Agnes tells him she will not let him torture the birds. They must be taken back, she says, to where their nest came from. If he won’t tell her where that is, ‘I shall kill them myself – much as I hate it.’ She can’t, Tom commands her. She’s a servant. He’s a master. But do it she does, even if it means losing her position:
So saying – urged by a sense of duty – at the risk of both making myself sick and incurring the wrath of my employers – I got a large flat stone, that had been reared up for a mouse-trap by the gardener; then, having once more vainly endeavoured to persuade the little tyrant to let the birds be carried back, I asked what he intended to do with them. With fiendish glee he commenced a list of torments; and while he was busied in the relation, I dropped the stone upon his intended victims and crushed them flat beneath it.
His uncle comes up and supports Tom in his violence. It’s a man thing: ‘He’s beyond petticoat government already: by God! he defies mother, granny, governess, and all!’
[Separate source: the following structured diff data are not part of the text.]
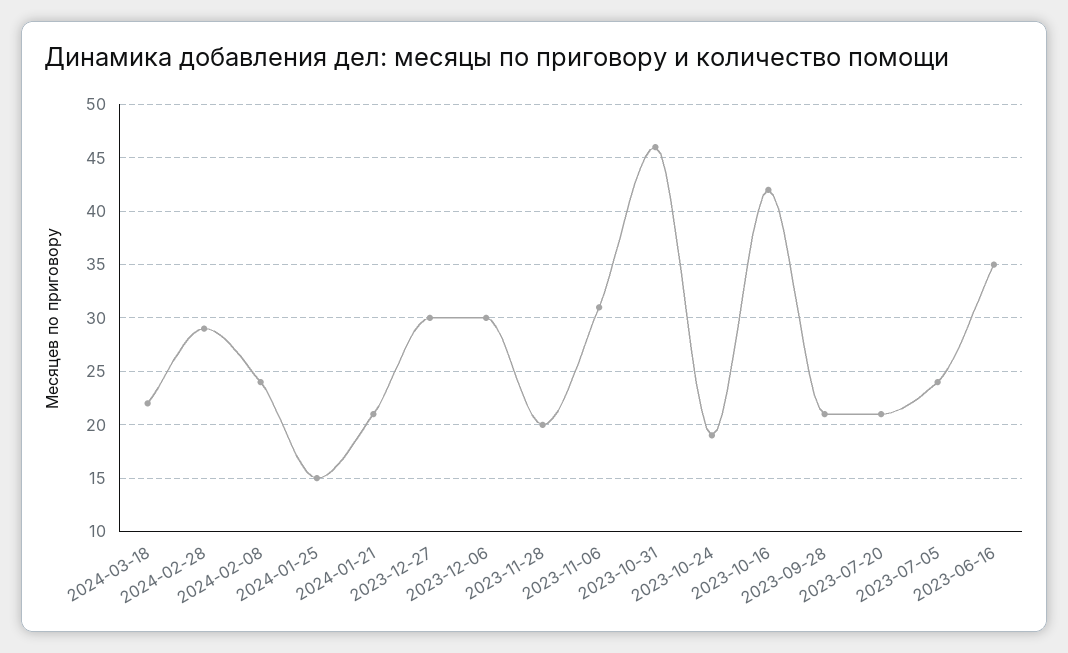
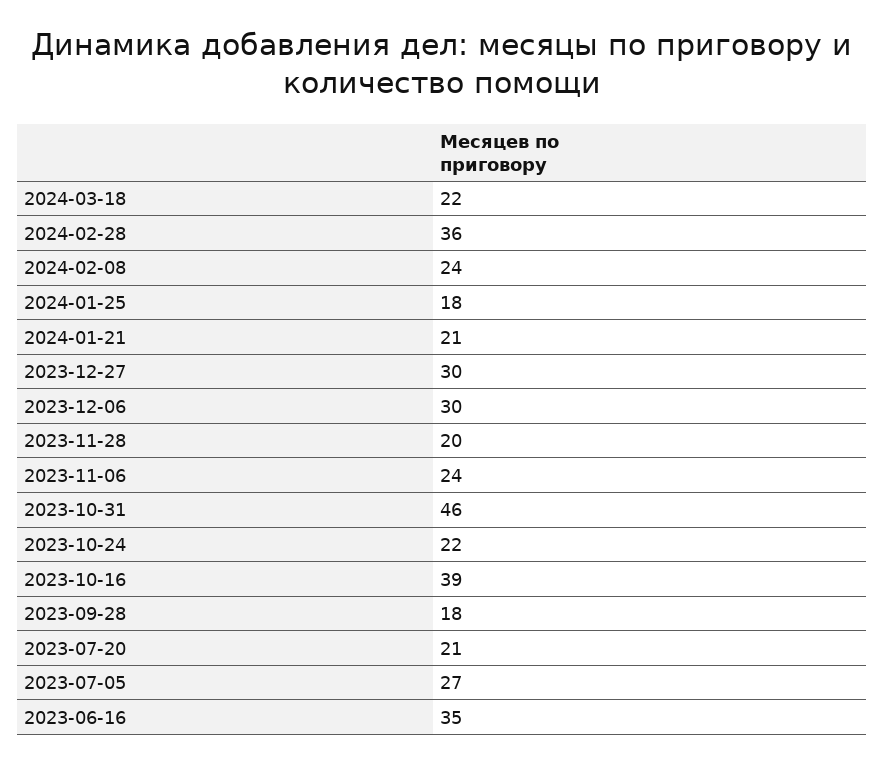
  {
    "2024-03-18": 22,
-   "2024-02-28": 29,
+   "2024-02-28": 36,
    "2024-02-08": 24,
-   "2024-01-25": 15,
+   "2024-01-25": 18,
    "2024-01-21": 21,
    "2023-12-27": 30,
    "2023-12-06": 30,
    "2023-11-28": 20,
-   "2023-11-06": 31,
+   "2023-11-06": 24,
    "2023-10-31": 46,
-   "2023-10-24": 19,
+   "2023-10-24": 22,
-   "2023-10-16": 42,
+   "2023-10-16": 39,
-   "2023-09-28": 21,
+   "2023-09-28": 18,
    "2023-07-20": 21,
-   "2023-07-05": 24,
+   "2023-07-05": 27,
    "2023-06-16": 35
  }

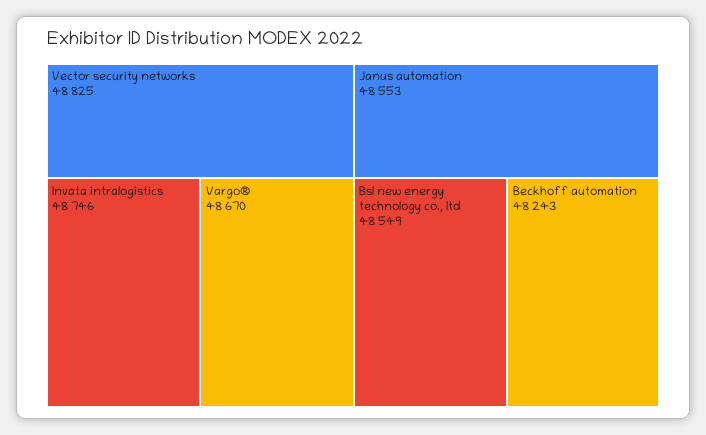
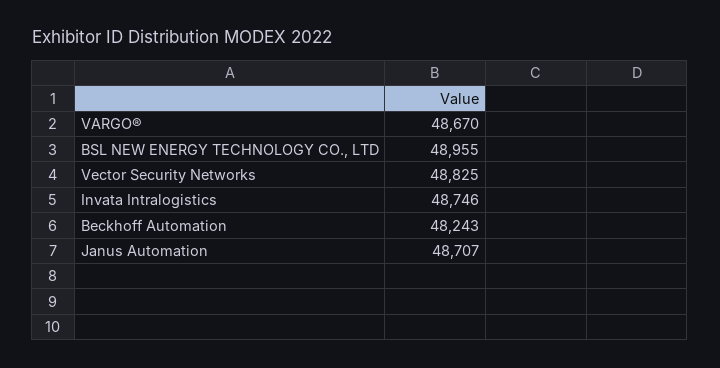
  {
    "Vector security networks": 48825,
    "Invata intralogistics": 48746,
    "Vargo®": 48670,
-   "Janus automation": 48553,
+   "Janus automation": 48707,
-   "Bsl new energy technology co., ltd": 48549,
+   "Bsl new energy technology co., ltd": 48955,
    "Beckhoff automation": 48243
  }

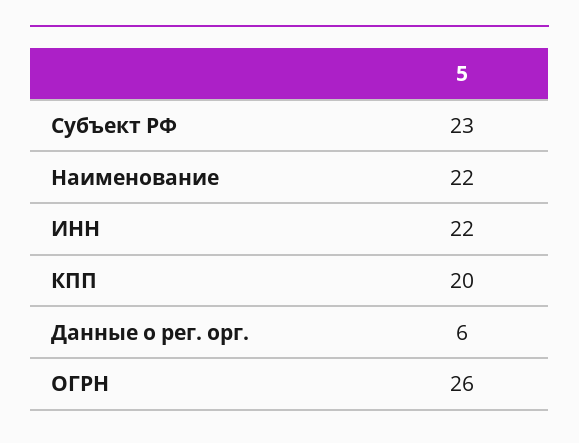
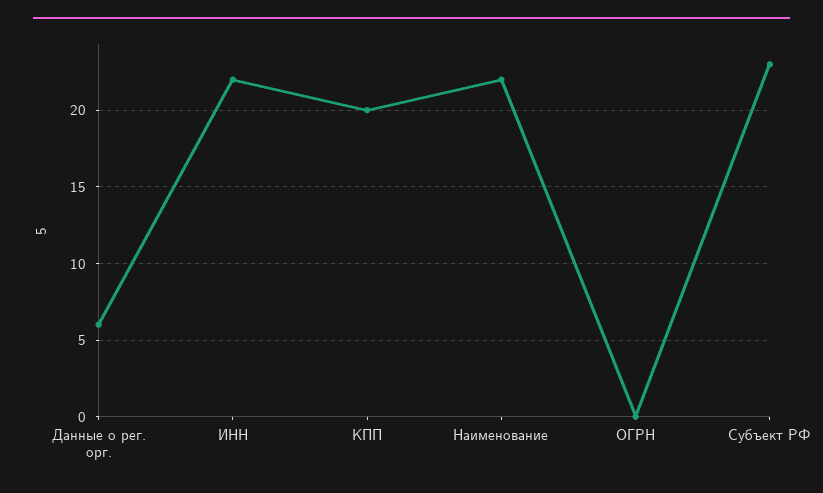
  {
    "Субъект РФ": 23,
    "Наименование": 22,
    "ИНН": 22,
    "КПП": 20,
    "Данные о рег. орг.": 6,
-   "ОГРН": 26
+   "ОГРН": 0
  }

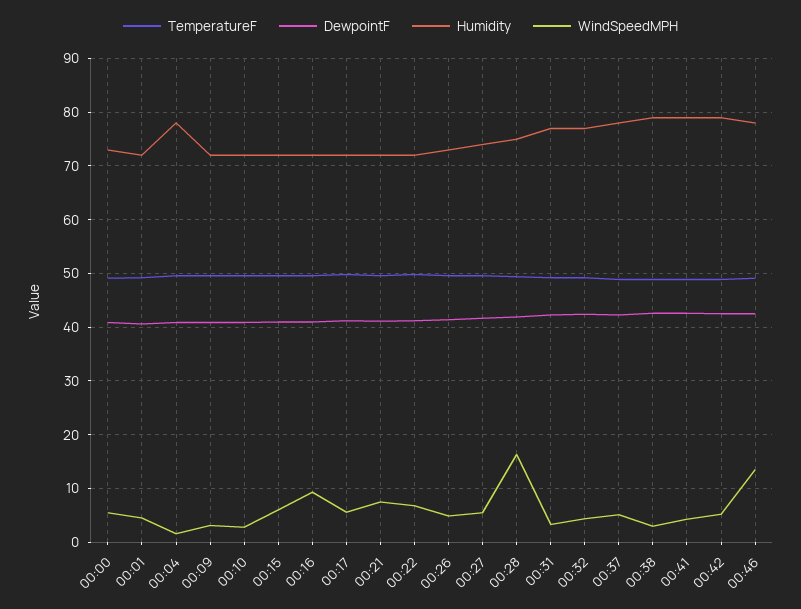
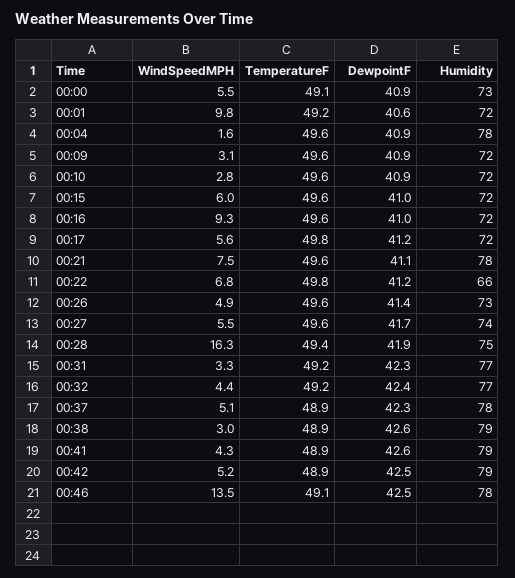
  {
    "TemperatureF": {
      "00:00": 49.1,
      "00:01": 49.2,
      "00:04": 49.6,
      "00:09": 49.6,
      "00:10": 49.6,
      "00:15": 49.6,
      "00:16": 49.6,
      "00:17": 49.8,
      "00:21": 49.6,
      "00:22": 49.8,
      "00:26": 49.6,
      "00:27": 49.6,
      "00:28": 49.4,
      "00:31": 49.2,
      "00:32": 49.2,
      "00:37": 48.9,
      "00:38": 48.9,
      "00:41": 48.9,
      "00:42": 48.9,
      "00:46": 49.1
    },
    "DewpointF": {
      "00:00": 40.9,
      "00:01": 40.6,
      "00:04": 40.9,
      "00:09": 40.9,
      "00:10": 40.9,
      "00:15": 41,
      "00:16": 41,
      "00:17": 41.2,
      "00:21": 41.1,
      "00:22": 41.2,
      "00:26": 41.4,
      "00:27": 41.7,
      "00:28": 41.9,
      "00:31": 42.3,
      "00:32": 42.4,
      "00:37": 42.3,
      "00:38": 42.6,
      "00:41": 42.6,
      "00:42": 42.5,
      "00:46": 42.5
    },
    "Humidity": {
      "00:00": 73,
      "00:01": 72,
      "00:04": 78,
      "00:09": 72,
      "00:10": 72,
      "00:15": 72,
      "00:16": 72,
      "00:17": 72,
-     "00:21": 72,
+     "00:21": 78,
-     "00:22": 72,
+     "00:22": 66,
      "00:26": 73,
      "00:27": 74,
      "00:28": 75,
      "00:31": 77,
      "00:32": 77,
      "00:37": 78,
      "00:38": 79,
      "00:41": 79,
      "00:42": 79,
      "00:46": 78
    },
    "WindSpeedMPH": {
      "00:00": 5.5,
-     "00:01": 4,
+     "00:01": 9.8,
      "00:04": 1.6,
      "00:09": 3.1,
      "00:10": 2.8,
      "00:15": 6,
      "00:16": 9.3,
      "00:17": 5.6,
      "00:21": 7.5,
      "00:22": 6.8,
      "00:26": 4.9,
      "00:27": 5.5,
      "00:28": 16.3,
      "00:31": 3.3,
      "00:32": 4.4,
      "00:37": 5.1,
      "00:38": 3,
      "00:41": 4.3,
      "00:42": 5.2,
      "00:46": 13.5
    }
  }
What is striking in this scene is the pitting of male against female. It is not, principally, about kindness or cruelty to animals; rather, it is proto-feminism that one sees in Agnes’s defiance against the little tyrant. And male chauvinism in what Tom is doing. The contest is explicitly political.
The early energies of the Victorian women’s movement were kindled, and mobilised, by protest against male treatment of the ‘lesser creation’ – a description which fitted women as much as animals. The notable pioneer of rights for women Frances Power Cobbe was, for example, a founder of the Victoria Street Society for the Protection of Animals Liable to Vivisection. The Royal Society for the Prevention of Cruelty to Animals bore the warrant of the most powerful woman in the world (who was notably kind to animals).
Anne did not live long enough to join the anti-vivisection, women’s rights movement. She would have been in its forefront, fighting the universal Toms of the world: the ‘tyrant sex’. Therein lies Anne Brontë’s inner steel.
SURVIVOR’S PRIVILEGES
One knows infuriatingly little about the day-to-day relations between the sisters. One of the things which is clear is that, at least in her later years, when her religious views hardened, Charlotte took an increasingly dim view of both Anne’s and
Emily’s fiction. Disapproved, in fact, to the extent of actively suppressing rather than promoting it.
After the deaths of the younger Brontës the noble George Smith, who had acquired the Acton/Ellis copyright, suggested, in summer 1850, that Smith, Elder reissue them, properly, textually corrected, ‘with a prefatory and explanatory notice of the authors’.
Wuthering Heights and Agnes Grey were duly reissued, in a combined edition (as they had customarily been packaged) prefaced by a ‘biographical notice of Ellis and Acton Bell by Charlotte Brontë’. The Tenant of Wildfell Hall, however, was kept out of print (almost certainly at Charlotte’s request) for some years.
In that ‘prefatory and explanatory notice’ Charlotte is damning in her verdict on ‘Acton’s’ second novel, declaring that, in her judgement, Anne/Acton had been defeated as an artist by a subject entirely beyond her powers:
She had, in the course of her life, been called on to contemplate near at hand, and for a long time, the terrible effects of talents misused and faculties abused; hers was a naturally sensitive, reserved and dejected nature; what she saw sank very deeply into her mind: it did her harm. She brooded over it till she believed it to be a duty to reproduce every detail (of course, with fictitious characters, incidents and situations), as a warning to others.
The Tenant of Wildfell Hall is, posterity has come to believe, something more than a temperance tract by a woman traumatised by the proximity of a drunk in the family. Why talk down the novel in this way?